Eôs (1997-1998)

pour 11 instruments : flûte (+Piccolo), flûte alto, hautbois, clarinette, clarinette basse, basson, deux percussions, piano, harpe et contrebasse (12′)
Percussion : vibraphone, marimba, cloches-tubes, cymbale suspendue aiguë, 3 tam-tams (grave, médium, aigu)
Commande du C.N.R. de Metz
A Jean-Pierre Pinet
Création le 16/3/99 à Metz par l’Atelier de Musique Contemporaine du C.N.R., direction Jean-Pierre Pinet

Éditions Max Eschig

Tout comme dans la mythologie où Eôs – la déesse de l’aurore – est fille d’Hypérion, il existe une filiation entre le concerto pour cor et cette pièce pour ensemble dont l’écriture débuta peu après la composition du concerto. Mais le « son » particulier d’Eôs vient de sa formation instrumentale et de l’unique échelle de hauteurs utilisée. L’ensemble instrumental est en l’occurrence dépourvu de cuivres et de quatuor à cordes; il est constitué d’un sextuor de bois et d’un quintette « résonnant ».
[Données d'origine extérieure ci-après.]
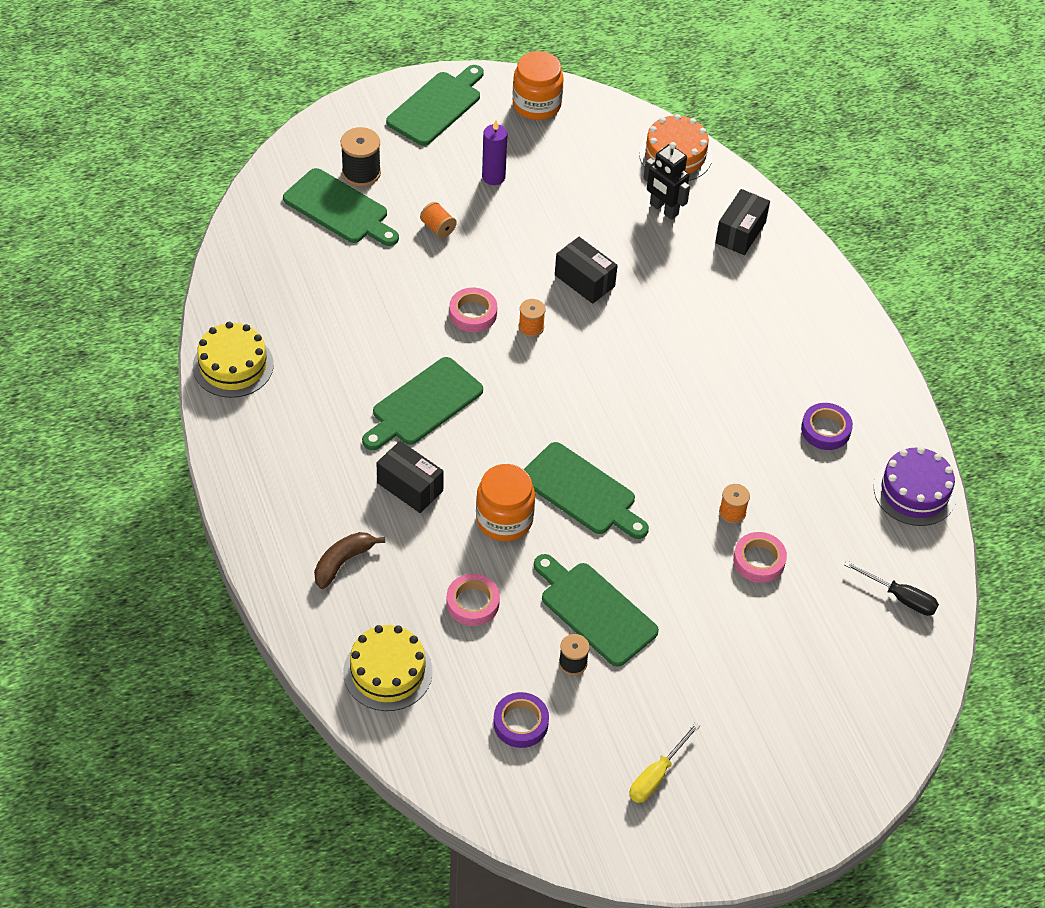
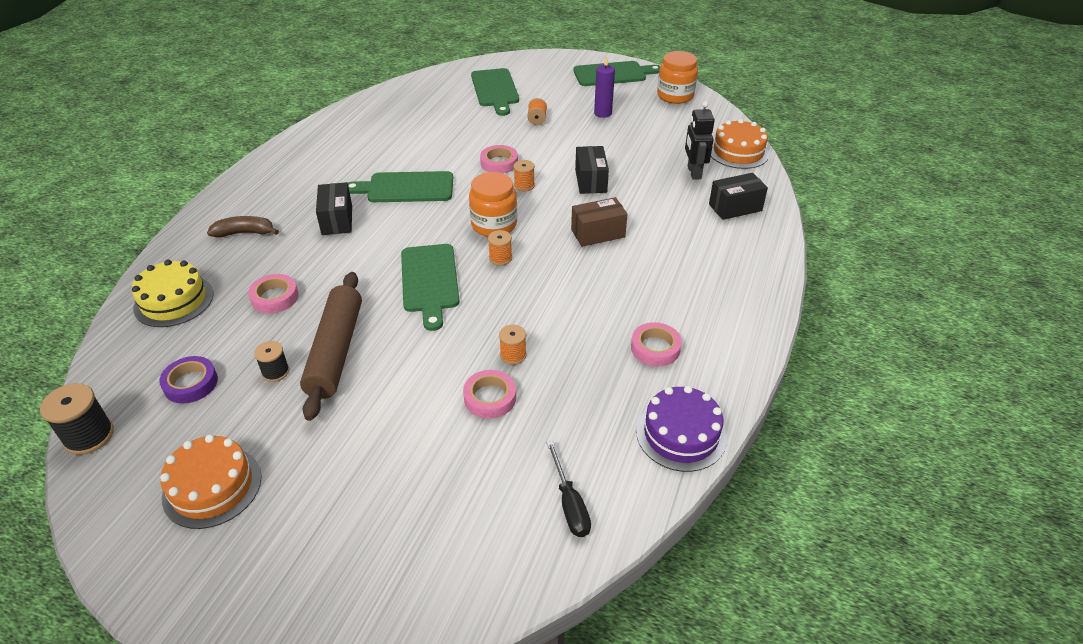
camera: 45 degrees right, 10 degrees down
yellow cake [193,322,274,398] -> none
black spool [341,127,381,187] -> black spool moved to [40,383,114,455]
orange jar [476,464,535,541] -> orange jar moved to [469,172,517,237]
green cutting board [534,554,659,667] -> brown rolling pin [300,272,362,421]
yellow screwdriver [629,722,700,803] -> orange cake [160,434,262,529]
purple tape [801,403,853,450] -> pink tape [631,322,682,367]
none -> orange spool [488,230,512,266]
none -> brown box [571,197,628,247]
Au niveau analytique, l’échelle de hauteurs combine une omniprésence des hauteurs Fa, Fa#, Si et Do (sonnant à toutes les octaves) avec la succession demi-ton/deux tons et demi/deux tons et demi à partir de Mi0 (Mi de la contrebasse) : Mi0 Fa0 Sib0 Mib1 Mi1 La1 Re2 Mib2 … ce qui donne : Mi0s Fa0 Fa#0 Sib0 Si0 Do1 Mib1 Mi1 Fa1 Fa#1 La1 Si1 Do2 Re2 Mib2 Fa2 Fa#2 Sol#2 Si2 Do3 Do#3 Re3 Fa3 Fa#3 Sol3 Si3 Do4 Do#4 etc…

Pour le site internet consacré à Dominique Lemaître, Nathalie Dumesnil a tenu à rappeler que « du respect strict de cette échelle associé à la réunion instrumentale inhabituelle (notamment par l’absence du quatuor à cordes) émane une sensation de devenir, de recommencement, un sentiment d’attente, tout comme l’Aurore, symbole de l’éveil sans cesse renouvelé et de tous les possibles ».